As the field of LLM unlearning evolves, benchmarks for measuring its effectiveness are starting to proliferate. Researchers can now test a model’s capacity for selective amnesia on corpuses with names like Weapons of Mass Destruction Proxy (WMDP), for unlearning dangerous information like instructions for building a bomb, and Enron Email Dataset, for unlearning information about how to commit fraud.

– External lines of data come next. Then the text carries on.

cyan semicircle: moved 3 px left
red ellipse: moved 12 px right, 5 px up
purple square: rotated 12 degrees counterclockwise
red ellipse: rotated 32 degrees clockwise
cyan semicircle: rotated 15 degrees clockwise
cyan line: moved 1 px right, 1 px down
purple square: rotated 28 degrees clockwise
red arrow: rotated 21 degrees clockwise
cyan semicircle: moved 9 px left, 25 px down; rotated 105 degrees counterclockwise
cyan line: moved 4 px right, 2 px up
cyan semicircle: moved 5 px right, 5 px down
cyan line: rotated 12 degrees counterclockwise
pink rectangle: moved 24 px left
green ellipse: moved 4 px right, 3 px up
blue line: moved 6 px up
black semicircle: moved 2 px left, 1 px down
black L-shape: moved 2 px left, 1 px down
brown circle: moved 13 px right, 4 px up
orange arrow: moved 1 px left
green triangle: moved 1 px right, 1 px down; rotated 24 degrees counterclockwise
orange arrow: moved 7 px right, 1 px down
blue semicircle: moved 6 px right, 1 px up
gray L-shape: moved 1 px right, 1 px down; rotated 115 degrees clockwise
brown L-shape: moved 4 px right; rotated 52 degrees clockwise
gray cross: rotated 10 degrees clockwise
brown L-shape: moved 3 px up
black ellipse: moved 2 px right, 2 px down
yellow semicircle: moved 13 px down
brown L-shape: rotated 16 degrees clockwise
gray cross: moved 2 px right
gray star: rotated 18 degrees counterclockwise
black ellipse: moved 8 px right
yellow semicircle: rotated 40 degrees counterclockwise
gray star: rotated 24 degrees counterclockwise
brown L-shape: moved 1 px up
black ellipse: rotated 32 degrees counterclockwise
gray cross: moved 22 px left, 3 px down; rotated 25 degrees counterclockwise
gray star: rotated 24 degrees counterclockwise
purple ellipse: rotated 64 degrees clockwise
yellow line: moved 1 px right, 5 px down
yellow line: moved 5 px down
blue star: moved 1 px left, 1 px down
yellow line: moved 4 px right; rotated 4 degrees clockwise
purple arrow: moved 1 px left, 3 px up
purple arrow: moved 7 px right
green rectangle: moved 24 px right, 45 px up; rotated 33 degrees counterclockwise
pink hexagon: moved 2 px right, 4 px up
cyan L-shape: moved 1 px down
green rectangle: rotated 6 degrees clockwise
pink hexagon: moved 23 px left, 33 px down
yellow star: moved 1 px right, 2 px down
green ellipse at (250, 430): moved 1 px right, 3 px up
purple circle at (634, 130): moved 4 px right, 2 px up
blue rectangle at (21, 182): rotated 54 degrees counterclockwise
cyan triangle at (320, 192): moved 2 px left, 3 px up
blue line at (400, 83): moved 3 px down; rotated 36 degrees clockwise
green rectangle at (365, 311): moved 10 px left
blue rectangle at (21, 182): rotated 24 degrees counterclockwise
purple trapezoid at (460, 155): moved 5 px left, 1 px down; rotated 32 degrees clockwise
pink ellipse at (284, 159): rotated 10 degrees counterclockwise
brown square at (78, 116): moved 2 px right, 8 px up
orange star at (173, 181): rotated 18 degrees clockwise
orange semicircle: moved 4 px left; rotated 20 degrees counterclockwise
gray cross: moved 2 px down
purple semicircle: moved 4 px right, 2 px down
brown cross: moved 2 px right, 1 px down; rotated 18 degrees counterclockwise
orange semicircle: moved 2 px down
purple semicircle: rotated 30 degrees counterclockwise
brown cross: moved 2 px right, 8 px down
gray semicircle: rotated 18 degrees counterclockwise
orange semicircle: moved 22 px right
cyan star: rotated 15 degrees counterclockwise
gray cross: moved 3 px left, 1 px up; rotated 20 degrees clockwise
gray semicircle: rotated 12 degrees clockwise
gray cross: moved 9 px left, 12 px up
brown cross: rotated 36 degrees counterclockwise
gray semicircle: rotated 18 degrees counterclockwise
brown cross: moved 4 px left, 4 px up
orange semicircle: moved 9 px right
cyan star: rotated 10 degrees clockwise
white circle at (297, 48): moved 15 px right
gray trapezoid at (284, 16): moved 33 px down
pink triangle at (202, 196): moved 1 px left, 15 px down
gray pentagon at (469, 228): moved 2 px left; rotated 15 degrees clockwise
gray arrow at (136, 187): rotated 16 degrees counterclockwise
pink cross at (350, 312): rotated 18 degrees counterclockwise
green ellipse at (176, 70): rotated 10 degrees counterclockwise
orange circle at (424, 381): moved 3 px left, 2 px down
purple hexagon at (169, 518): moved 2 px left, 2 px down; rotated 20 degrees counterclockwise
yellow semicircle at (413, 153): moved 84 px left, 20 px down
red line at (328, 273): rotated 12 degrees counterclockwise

Microsoft tested one of its unlearning algorithms by measuring how well it could forget copyrighted Harry Potter books. But one complicating factor was the many articles and social media posts that mention Harry Potter but aren’t protected by IP laws. Should that information also be erased?
Measuring an LLM’s ability to forget undesirable data is not an exact science. Researchers are trying to resolve several fundamental challenges in addition to defining what information, exactly, to unlearn.
Many models are trained on billions to trillions of tokenized words. How do you verify that your unlearning algorithm caught every last instance? Different data types may also require different verification techniques. One way of testing whether copyrighted material may have slipped into an LLM’s training data, for example, is to run what’s called a membership inference attack to see if it will divulge details it shouldn’t have. Researchers are developing other red teaming methods to check that unwanted data was actually unlearned.
Identifying concepts the model may have lost in the process of unlearning individual data points is another focus of research. How do you identify and measure lost knowledge that can hurt the model’s performance on the tasks you care about most? You don’t want your model to recite lines from Harry Potter, but you may want it to know why quidditch is now played on college campuses. You might also want your model to know that a product exists without revealing its secret formula.
IBM is experimenting with ways of applying unlearning to its Granite family of LLMs. Data filters do a great job at removing unwanted data during pre-training and alignment, but problematic content still slips through. “Unlearning could be another way to remove unwanted behavior,” said Kush Varshney, an IBM fellow who leads IBM’s AI-safety efforts and co-authored the review paper.
Today, many LLMs, including IBM’s open-source Granite models, come with fact sheets describing everything they learned during training. In the future, their permanent record might also include a list of everything they have forgotten.